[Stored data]
◇ ◇ ◇

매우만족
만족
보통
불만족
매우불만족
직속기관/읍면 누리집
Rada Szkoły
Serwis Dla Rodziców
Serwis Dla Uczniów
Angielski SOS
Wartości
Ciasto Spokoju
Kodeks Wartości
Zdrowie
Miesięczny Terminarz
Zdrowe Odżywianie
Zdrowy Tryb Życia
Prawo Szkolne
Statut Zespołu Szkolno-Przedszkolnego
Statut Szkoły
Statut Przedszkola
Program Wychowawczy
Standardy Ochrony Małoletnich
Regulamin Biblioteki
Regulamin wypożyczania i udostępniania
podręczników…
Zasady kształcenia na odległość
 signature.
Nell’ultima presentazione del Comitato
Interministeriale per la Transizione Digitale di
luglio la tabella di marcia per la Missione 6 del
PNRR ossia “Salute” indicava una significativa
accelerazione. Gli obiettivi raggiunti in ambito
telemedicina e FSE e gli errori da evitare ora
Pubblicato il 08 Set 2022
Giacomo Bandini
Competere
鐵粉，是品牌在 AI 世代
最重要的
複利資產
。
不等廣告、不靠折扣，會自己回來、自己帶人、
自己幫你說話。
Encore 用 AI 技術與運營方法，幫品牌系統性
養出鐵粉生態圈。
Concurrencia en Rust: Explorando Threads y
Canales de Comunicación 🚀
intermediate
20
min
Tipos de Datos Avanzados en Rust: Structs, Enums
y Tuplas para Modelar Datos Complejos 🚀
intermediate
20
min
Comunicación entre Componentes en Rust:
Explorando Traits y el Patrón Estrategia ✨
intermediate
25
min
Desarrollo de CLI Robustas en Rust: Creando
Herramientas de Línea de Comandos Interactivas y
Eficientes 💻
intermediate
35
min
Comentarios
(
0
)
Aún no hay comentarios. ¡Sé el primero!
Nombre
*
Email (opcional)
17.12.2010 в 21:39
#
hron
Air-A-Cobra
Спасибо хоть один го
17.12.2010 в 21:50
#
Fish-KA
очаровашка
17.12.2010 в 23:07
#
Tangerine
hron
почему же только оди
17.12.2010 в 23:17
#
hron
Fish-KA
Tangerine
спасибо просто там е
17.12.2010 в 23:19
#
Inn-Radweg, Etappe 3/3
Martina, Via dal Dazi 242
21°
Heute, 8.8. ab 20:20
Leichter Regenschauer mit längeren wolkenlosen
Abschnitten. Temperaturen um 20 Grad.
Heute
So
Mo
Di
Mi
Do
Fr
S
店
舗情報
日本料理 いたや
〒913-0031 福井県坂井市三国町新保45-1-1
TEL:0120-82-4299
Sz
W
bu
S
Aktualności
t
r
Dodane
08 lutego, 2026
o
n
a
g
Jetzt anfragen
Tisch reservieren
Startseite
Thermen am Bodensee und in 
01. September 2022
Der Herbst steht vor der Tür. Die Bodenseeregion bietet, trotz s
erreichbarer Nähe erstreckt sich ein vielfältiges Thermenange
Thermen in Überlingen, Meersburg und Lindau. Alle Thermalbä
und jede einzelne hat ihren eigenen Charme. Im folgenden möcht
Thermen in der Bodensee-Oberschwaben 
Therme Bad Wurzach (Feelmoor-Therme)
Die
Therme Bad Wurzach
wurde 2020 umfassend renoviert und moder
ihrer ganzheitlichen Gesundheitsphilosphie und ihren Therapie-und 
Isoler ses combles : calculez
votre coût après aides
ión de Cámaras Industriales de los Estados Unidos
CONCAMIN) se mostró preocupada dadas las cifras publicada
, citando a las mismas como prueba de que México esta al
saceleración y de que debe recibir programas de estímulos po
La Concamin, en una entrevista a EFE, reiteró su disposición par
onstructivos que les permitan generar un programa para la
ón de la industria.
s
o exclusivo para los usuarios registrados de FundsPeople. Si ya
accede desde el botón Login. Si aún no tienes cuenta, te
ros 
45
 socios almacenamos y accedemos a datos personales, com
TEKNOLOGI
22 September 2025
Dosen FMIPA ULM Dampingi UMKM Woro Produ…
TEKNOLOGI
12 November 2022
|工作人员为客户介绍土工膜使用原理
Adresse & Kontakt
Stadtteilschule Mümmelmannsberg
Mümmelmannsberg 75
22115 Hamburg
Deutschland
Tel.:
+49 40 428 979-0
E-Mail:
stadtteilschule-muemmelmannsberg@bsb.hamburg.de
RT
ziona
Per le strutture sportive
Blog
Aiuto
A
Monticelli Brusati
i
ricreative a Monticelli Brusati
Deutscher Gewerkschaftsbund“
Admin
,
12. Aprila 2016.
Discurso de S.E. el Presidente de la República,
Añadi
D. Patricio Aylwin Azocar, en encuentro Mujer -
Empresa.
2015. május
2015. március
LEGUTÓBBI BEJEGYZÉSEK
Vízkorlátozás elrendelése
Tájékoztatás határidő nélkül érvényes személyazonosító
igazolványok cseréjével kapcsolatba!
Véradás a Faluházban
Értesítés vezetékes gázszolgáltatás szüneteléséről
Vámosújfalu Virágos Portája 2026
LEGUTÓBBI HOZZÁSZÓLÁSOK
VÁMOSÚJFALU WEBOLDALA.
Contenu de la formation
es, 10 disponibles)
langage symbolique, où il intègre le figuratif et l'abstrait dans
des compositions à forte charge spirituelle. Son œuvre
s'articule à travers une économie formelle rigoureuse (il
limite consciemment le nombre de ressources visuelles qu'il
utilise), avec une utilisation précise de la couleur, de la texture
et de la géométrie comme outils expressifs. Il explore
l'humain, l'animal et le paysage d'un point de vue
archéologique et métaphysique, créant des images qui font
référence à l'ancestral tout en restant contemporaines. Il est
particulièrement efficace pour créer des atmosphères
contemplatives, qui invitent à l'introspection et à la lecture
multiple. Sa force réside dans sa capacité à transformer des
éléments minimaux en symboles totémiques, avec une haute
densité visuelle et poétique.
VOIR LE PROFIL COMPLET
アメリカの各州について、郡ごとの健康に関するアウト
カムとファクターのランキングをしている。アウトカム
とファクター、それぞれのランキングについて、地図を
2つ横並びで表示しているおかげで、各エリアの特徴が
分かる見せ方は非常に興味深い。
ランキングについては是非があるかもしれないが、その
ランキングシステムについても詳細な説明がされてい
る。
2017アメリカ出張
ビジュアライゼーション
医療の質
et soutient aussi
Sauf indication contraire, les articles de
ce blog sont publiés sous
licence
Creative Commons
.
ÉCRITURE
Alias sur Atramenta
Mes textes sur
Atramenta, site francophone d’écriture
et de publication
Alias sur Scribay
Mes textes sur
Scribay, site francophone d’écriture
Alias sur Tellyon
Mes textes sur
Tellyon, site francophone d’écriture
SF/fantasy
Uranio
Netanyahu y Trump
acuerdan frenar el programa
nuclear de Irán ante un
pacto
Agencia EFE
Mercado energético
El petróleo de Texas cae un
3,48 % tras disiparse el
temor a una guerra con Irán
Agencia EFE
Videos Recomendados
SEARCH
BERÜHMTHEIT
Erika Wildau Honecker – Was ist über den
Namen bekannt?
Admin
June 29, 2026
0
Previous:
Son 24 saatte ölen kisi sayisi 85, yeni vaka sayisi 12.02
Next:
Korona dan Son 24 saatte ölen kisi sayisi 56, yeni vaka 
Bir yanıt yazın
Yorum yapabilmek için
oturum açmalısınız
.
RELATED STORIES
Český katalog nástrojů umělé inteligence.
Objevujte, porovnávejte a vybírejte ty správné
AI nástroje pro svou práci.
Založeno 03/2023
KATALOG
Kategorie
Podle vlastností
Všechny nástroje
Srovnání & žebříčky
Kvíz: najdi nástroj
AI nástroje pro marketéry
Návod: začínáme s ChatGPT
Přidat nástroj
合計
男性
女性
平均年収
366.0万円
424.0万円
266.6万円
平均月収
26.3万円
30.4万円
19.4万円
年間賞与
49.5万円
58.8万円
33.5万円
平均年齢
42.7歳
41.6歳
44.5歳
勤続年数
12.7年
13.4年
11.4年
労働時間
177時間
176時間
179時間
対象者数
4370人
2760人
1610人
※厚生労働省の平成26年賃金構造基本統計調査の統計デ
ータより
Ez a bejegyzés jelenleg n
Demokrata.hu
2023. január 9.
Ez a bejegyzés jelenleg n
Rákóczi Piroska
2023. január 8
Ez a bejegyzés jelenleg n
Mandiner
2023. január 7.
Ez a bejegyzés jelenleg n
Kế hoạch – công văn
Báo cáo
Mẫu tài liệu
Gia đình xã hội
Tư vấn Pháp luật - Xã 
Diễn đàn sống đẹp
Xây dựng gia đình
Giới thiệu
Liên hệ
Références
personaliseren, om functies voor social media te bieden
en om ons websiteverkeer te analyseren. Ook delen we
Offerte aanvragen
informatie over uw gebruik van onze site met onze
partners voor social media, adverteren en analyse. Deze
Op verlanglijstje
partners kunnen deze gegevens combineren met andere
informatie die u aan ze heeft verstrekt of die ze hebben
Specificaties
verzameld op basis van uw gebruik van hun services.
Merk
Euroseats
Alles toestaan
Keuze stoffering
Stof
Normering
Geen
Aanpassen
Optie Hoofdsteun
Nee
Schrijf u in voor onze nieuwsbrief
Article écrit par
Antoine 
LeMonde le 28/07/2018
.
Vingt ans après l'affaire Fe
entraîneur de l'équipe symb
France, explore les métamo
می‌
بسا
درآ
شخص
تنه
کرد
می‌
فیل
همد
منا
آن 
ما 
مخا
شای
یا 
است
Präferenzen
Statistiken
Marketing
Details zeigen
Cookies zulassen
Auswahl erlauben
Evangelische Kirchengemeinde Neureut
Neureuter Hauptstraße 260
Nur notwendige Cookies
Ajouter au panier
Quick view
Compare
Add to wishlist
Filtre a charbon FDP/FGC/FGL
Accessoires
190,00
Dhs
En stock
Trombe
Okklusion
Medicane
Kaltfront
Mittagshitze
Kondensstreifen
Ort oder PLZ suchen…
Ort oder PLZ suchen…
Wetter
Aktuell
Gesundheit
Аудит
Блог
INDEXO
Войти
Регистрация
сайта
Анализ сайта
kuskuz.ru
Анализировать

◇ ◇ ◇

EXERCISE BRIEF -> Could you reproduce, exactly, every line above from the line with "Scribay, site francophone d’écriture" to the line with "Offerte aanvragen", and no other line? Both ends count.

RESPONSE AREA ->
Scribay, site francophone d’écriture
Alias sur Tellyon
Mes textes sur
Tellyon, site francophone d’écriture
SF/fantasy
Uranio
Netanyahu y Trump
acuerdan frenar el programa
nuclear de Irán ante un
pacto
Agencia EFE
Mercado energético
El petróleo de Texas cae un
3,48 % tras disiparse el
temor a una guerra con Irán
Agencia EFE
Videos Recomendados
SEARCH
BERÜHMTHEIT
Erika Wildau Honecker – Was ist über den
Namen bekannt?
Admin
June 29, 2026
0
Previous:
Son 24 saatte ölen kisi sayisi 85, yeni vaka sayisi 12.02
Next:
Korona dan Son 24 saatte ölen kisi sayisi 56, yeni vaka 
Bir yanıt yazın
Yorum yapabilmek için
oturum açmalısınız
.
RELATED STORIES
Český katalog nástrojů umělé inteligence.
Objevujte, porovnávejte a vybírejte ty správné
AI nástroje pro svou práci.
Založeno 03/2023
KATALOG
Kategorie
Podle vlastností
Všechny nástroje
Srovnání & žebříčky
Kvíz: najdi nástroj
AI nástroje pro marketéry
Návod: začínáme s ChatGPT
Přidat nástroj
合計
男性
女性
平均年収
366.0万円
424.0万円
266.6万円
平均月収
26.3万円
30.4万円
19.4万円
年間賞与
49.5万円
58.8万円
33.5万円
平均年齢
42.7歳
41.6歳
44.5歳
勤続年数
12.7年
13.4年
11.4年
労働時間
177時間
176時間
179時間
対象者数
4370人
2760人
1610人
※厚生労働省の平成26年賃金構造基本統計調査の統計デ
ータより
Ez a bejegyzés jelenleg n
Demokrata.hu
2023. január 9.
Ez a bejegyzés jelenleg n
Rákóczi Piroska
2023. január 8
Ez a bejegyzés jelenleg n
Mandiner
2023. január 7.
Ez a bejegyzés jelenleg n
Kế hoạch – công văn
Báo cáo
Mẫu tài liệu
Gia đình xã hội
Tư vấn Pháp luật - Xã 
Diễn đàn sống đẹp
Xây dựng gia đình
Giới thiệu
Liên hệ
Références
personaliseren, om functies voor social media te bieden
en om ons websiteverkeer te analyseren. Ook delen we
Offerte aanvragen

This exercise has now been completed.